- _Directions for this task_
Transcribe the data below verbatim from the line with "white swan (<bbox>16, 272, 96, 329</bbox>)" to the line with "white swan (<bbox>192, 308, 283, 349</bbox>)". Include both of those lines.

- _Data for this exercise_
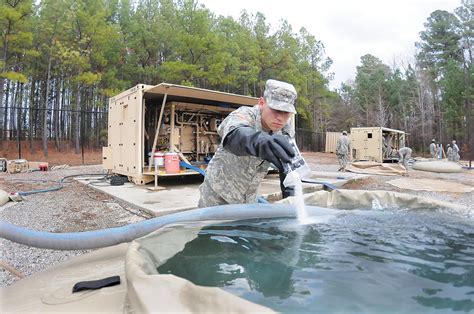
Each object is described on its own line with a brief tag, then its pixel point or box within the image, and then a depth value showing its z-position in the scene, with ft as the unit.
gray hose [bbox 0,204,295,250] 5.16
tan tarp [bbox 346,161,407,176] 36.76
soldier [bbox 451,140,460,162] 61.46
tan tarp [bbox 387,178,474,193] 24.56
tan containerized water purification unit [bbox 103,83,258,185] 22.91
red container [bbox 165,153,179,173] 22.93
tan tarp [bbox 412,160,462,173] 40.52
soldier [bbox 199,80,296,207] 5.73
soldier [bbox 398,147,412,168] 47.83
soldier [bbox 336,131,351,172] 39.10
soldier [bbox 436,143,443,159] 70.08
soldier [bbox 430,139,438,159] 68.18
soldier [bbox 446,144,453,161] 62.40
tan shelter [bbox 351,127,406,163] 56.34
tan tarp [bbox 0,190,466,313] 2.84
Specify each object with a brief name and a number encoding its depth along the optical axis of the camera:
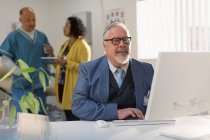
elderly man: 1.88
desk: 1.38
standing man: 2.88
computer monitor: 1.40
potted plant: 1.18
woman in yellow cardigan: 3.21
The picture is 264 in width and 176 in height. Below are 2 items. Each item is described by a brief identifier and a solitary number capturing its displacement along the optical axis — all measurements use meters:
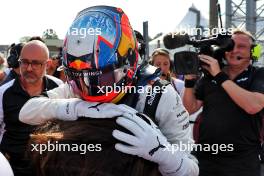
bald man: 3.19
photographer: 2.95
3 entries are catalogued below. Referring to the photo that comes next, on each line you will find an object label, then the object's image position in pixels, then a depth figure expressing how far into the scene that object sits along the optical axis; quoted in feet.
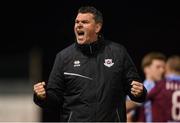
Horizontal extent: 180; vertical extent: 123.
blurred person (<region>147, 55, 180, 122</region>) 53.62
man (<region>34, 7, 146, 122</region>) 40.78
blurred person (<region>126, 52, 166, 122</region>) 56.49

---

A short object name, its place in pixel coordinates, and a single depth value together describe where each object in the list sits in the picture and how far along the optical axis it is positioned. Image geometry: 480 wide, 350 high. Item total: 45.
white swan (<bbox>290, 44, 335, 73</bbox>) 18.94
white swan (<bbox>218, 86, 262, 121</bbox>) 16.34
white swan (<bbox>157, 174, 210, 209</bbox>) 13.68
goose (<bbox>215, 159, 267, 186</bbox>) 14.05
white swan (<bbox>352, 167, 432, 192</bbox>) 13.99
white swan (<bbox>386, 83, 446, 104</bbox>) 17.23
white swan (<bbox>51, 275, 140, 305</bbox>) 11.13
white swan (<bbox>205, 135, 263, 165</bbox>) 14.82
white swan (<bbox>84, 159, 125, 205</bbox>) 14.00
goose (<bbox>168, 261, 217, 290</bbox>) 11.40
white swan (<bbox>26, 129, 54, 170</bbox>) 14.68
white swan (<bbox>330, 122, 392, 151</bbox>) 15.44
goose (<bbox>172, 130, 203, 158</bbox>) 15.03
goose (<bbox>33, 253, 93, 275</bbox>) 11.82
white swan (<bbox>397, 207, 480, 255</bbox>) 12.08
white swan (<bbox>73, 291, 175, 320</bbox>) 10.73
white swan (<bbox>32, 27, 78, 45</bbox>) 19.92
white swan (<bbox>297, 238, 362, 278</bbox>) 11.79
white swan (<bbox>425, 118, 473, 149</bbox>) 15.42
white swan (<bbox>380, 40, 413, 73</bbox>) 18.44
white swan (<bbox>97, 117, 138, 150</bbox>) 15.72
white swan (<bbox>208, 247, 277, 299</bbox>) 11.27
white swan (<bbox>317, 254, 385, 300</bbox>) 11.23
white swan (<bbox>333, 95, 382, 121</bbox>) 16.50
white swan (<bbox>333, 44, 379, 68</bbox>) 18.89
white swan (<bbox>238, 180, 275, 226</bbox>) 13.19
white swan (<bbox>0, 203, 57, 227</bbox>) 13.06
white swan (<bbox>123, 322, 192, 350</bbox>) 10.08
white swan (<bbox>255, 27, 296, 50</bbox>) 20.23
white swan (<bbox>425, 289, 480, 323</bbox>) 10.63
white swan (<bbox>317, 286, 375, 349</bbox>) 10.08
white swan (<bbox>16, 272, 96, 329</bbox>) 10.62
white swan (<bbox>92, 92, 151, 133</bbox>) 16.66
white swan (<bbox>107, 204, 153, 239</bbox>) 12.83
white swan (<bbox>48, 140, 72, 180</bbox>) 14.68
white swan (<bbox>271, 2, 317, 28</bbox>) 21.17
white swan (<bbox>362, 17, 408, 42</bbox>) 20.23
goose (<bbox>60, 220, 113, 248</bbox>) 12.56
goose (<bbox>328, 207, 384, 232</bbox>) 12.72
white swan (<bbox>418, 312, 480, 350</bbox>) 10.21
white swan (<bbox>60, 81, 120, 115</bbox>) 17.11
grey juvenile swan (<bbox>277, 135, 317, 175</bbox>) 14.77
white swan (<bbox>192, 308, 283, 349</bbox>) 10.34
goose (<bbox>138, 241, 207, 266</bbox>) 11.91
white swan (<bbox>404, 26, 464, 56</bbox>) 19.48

...

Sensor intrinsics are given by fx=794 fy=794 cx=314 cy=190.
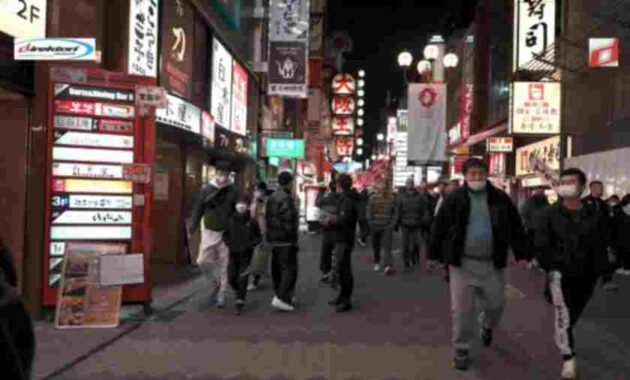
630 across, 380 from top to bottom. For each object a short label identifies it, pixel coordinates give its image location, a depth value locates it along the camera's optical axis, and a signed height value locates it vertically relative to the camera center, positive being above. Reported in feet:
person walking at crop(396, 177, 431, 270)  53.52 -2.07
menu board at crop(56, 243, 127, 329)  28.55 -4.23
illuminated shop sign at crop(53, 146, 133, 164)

- _Result_
white swan (<bbox>16, 272, 96, 329</bbox>) 10.62
white swan (<bbox>92, 92, 151, 133</bbox>) 16.66
white swan (<bbox>107, 204, 153, 239</bbox>) 12.83
white swan (<bbox>48, 140, 72, 180</bbox>) 14.68
white swan (<bbox>271, 2, 317, 28</bbox>) 21.17
white swan (<bbox>362, 17, 408, 42</bbox>) 20.23
goose (<bbox>60, 220, 113, 248</bbox>) 12.56
goose (<bbox>328, 207, 384, 232</bbox>) 12.72
white swan (<bbox>418, 312, 480, 350</bbox>) 10.21
white swan (<bbox>60, 81, 120, 115</bbox>) 17.11
grey juvenile swan (<bbox>277, 135, 317, 175</bbox>) 14.77
white swan (<bbox>192, 308, 283, 349</bbox>) 10.34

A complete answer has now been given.